Mavis Yang, a Beijing-based finance professional who did a road trip through several tea fields around the famous Mount Huangshan in eastern China, also chose to stay with an independent operator, because prices at the high-end chains she looked at had gone up “unnecessarily”.

“Rooms at Banyan Tree [a Singapore-based chain] went up to 8,000 yuan for two nights, much higher than its usual price,” she said. “I don’t mind spending money to stay in a nice hotel, but I also don’t want to pay a high premium for something that’s clearly not worth it.”

Pedestrians take pictures along the Yangtze River in Chongqing, China, on Thursday, May 2, 2024. Photo: Bloomberg

“Five-star hotels stayed relatively resilient in 2023, with RevPAR hitting 357.4, only 3 per cent lower than the level in 2019, said Renyuan Zhang, director of corporate ratings at S&P Global (China) Ratings. “Nonetheless, growth for hotels rated four-star and below remained lacklustre, as illustrated by a 12 to 20 per cent retreat in RevPAR compared to 2019.”

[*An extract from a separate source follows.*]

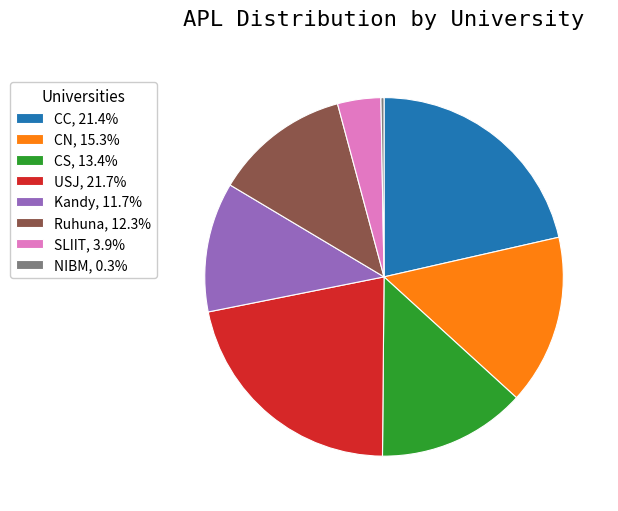

Combined, do USJ, 21.7% and CC, 21.4% account for over 50%?

No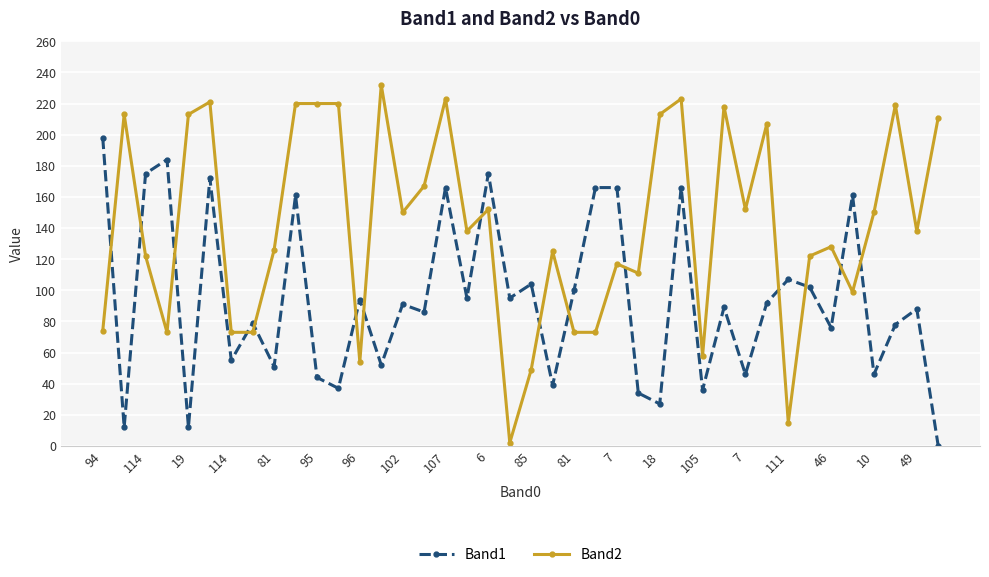

What is the difference between the maximum and minimum values in the Band1 series?

198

Zhang explained that the divergence was caused in part by the different per capita income across demographics, where high-income groups could enjoy faster earnings recovery, thereby prompting the recovery of higher-end hotels.

As of the end of 2023, China had more than 90,000 hotel chains, a 28 per cent increase compared to the previous year, according to a report published on April 24 by the China Hotel Association.

The report added that around 41 per cent of the country’s hotel rooms were run by branded chains, and that number could continue to grow, as hotel chains make up over 60 per cent of the market in developed economies.

“We expect continued recovery for China’s hotel sector in the second half of 2024, while the full-year performance may not resume to the level in 2019,” Zhang said.